Five Questions With... Sabrina Schmidt Gordon, Producer of QUEST

Christopher "Quest" Rainey and his wife, Christine’a, are raising their kids in a North Philadelphia neighborhood beset by poverty, drugs, and violence. As an antidote, the Raineys nurture the community in their basement music studio, but this creative sanctuary can’t always keep them safe. Sensitively filming this open, genuine, and loving family over the course of a decade, Jonathan Olshefski constructs an ultimately uplifting counternarrative to typical depictions of African-American lives.

Read more with Producer Sabrina Schmidt Gordon, and come see QUEST on Thursday, June 22 at 9:00 PM and/or Friday, June 23 at 1:45 PM!

NFF: How did the film come to you? Had you worked with Jonathan before?

Sabrina: Jonathan and I met through a mutual filmmaker friend. He had been filming for several years and was ready to start putting the film together. Jonathan is a photographer, and this would be his first film. Our friend told him that he needed a team, and recommended me. I work mostly as and editor and producer, so he thought I’d be someone who could advise and provide support on these different aspects of the filmmaking process. When Jonathan reached out to me and sent me some clips he had assembled, I realized that I had seen the footage before. He had applied for a grant and I happened to be one of the reviewers. The bad news was that he wasn’t selected to be one of the recipients. The good news was that there was a lot we liked about the material, so I agreed to meet with him, and we had a long discussion about what I thought were the challenges with the material and how to approach the story and structuring the film. He was very open to feedback, even if critical. He was really committed to making the best film possible, so I was really encouraged by that and excited to collaborate with him. He mentioned that he applied for a grant that he didn’t get and I said, “yes, I know, I was there!” He was floored. It was pretty funny!

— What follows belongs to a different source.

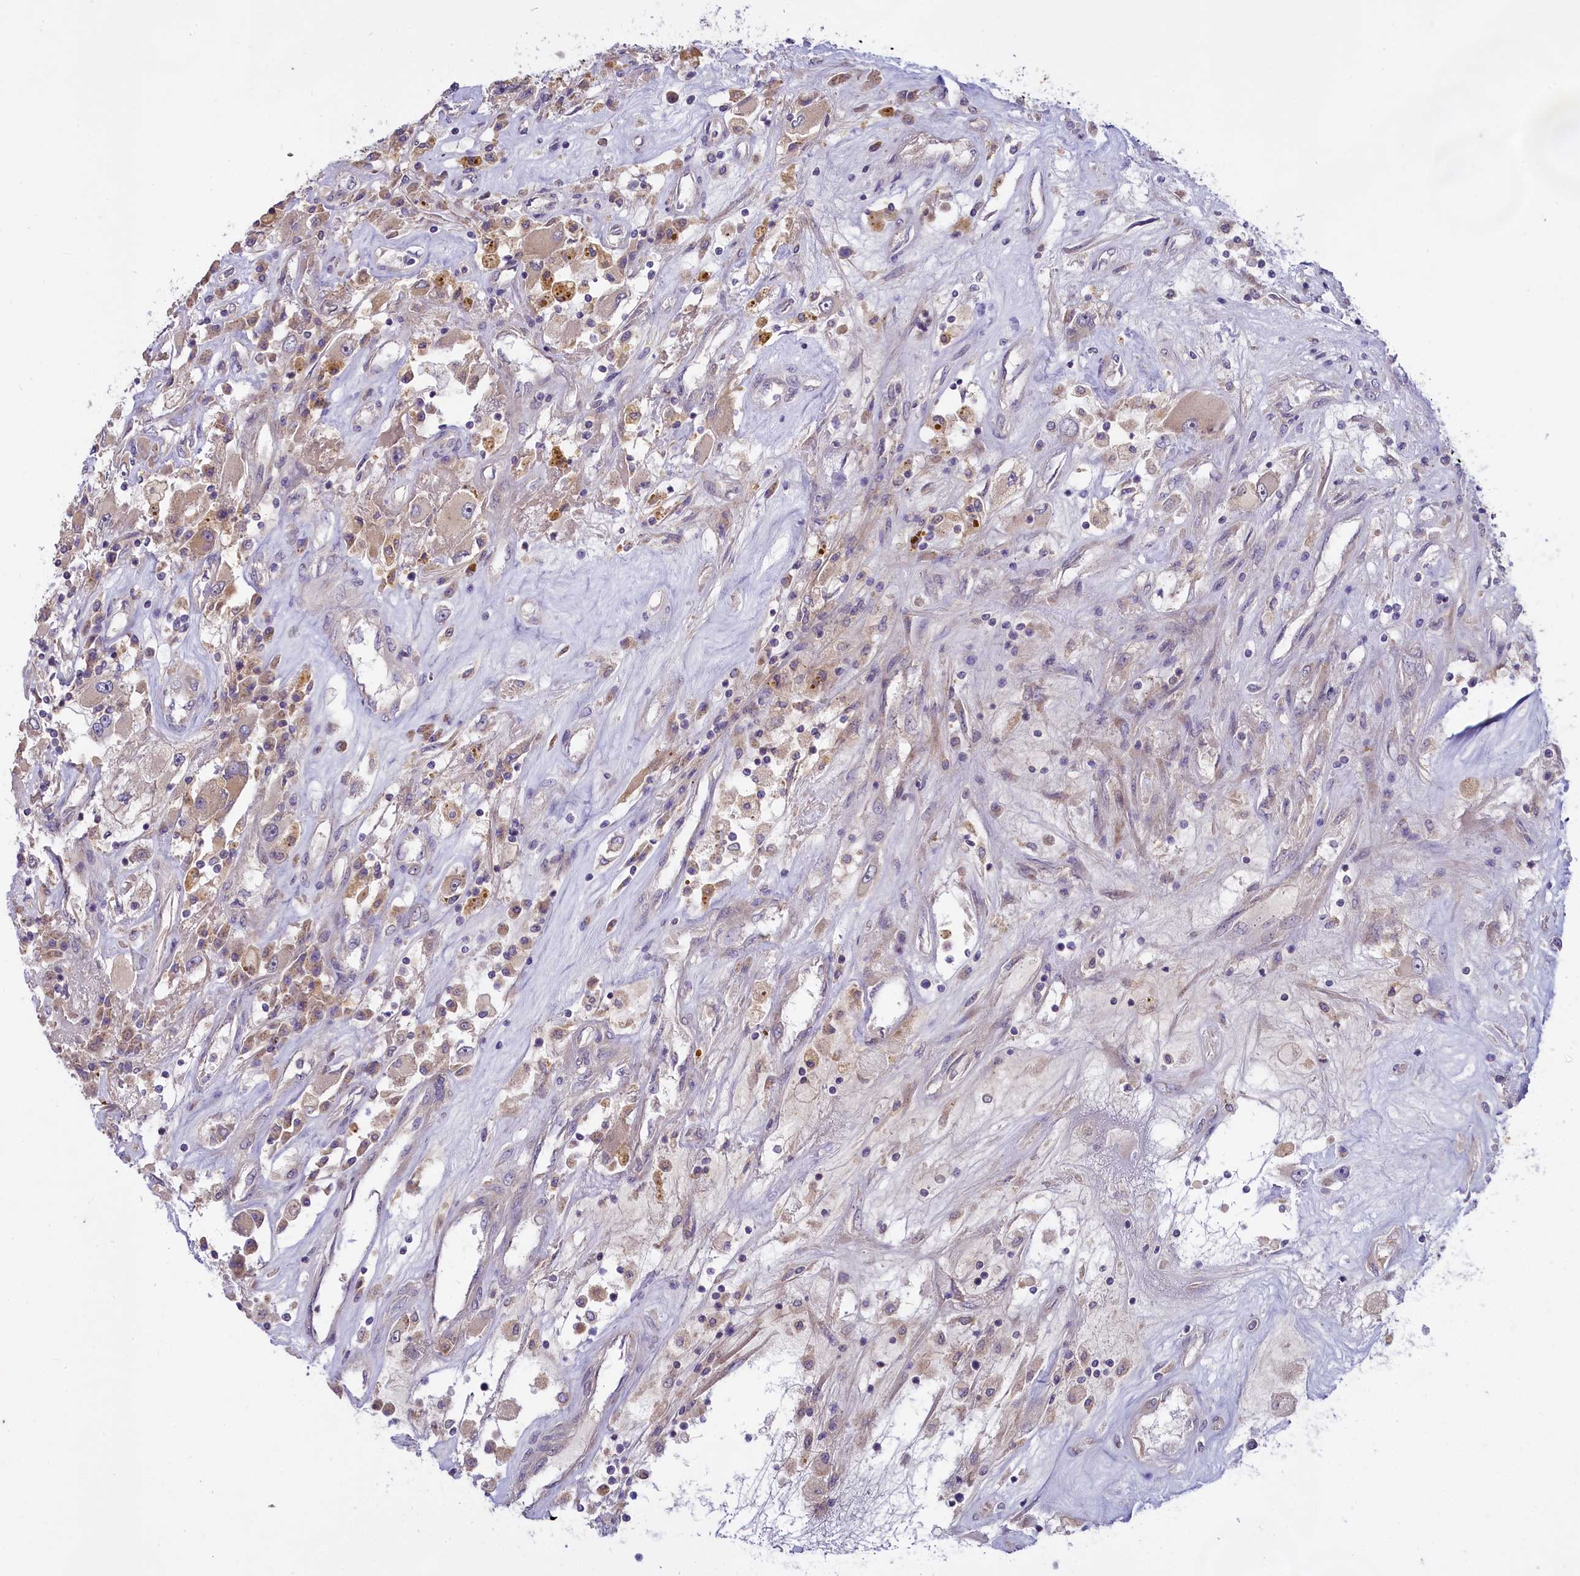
{"staining": {"intensity": "negative", "quantity": "none", "location": "none"}, "tissue": "renal cancer", "cell_type": "Tumor cells", "image_type": "cancer", "snomed": [{"axis": "morphology", "description": "Adenocarcinoma, NOS"}, {"axis": "topography", "description": "Kidney"}], "caption": "Tumor cells are negative for protein expression in human renal cancer (adenocarcinoma). The staining is performed using DAB (3,3'-diaminobenzidine) brown chromogen with nuclei counter-stained in using hematoxylin.", "gene": "MEMO1", "patient": {"sex": "female", "age": 52}}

NFF: Shooting took almost a full decade - were you onboard for the whole shoot, and/or aware of the amount of time Jonathan would take to complete it?

Sabrina: No, Jon had been shooting for years when we met. He did continue to shoot after I was onboard, and there was an ongoing joke that Jonathan was never going to stop filming! We didn’t exactly know what the ending would be, but there was a natural arc provided by the election of President Obama in 2008, and the end of his second and final term.

NFF: Do you have a connection to Phily and/or this community?

Sabrina: Well, it’s interesting. I’m from New York and have never lived in Philadelphia, but this is the third Philly-themed film I’ve made. I’ve gotten to know Philadelphia through a camera lens, through the remarkable people who’ve shared their stories.

NFF: What surprised or challenged you the most while you were making the film?

Sabrina: I think stories about Black folks in under-served urban neighborhoods is wrought with stereotypes, mostly negative. They’re also pervasive in our society, so the challenge is how to pierce through the preconceptions people may be bringing to the story, to disrupt them in a way that gets to a much more authentic and nuanced truth.

NFF: Why are you excited to show the film in Nantucket, and/or what do you hope Nantucket audiences will take away?

Sabrina: I hope people will see themselves in the Raineys. There’s a way in which our society is increasingly segregated and stratified that suggests that our worlds are too different for us to understand and relate to one another. QUEST certainly upends that, and goes a long way in sharing the depth, beauty, and complexity of a family, and of a community that is often disparaged, misunderstood, or ignored altogether.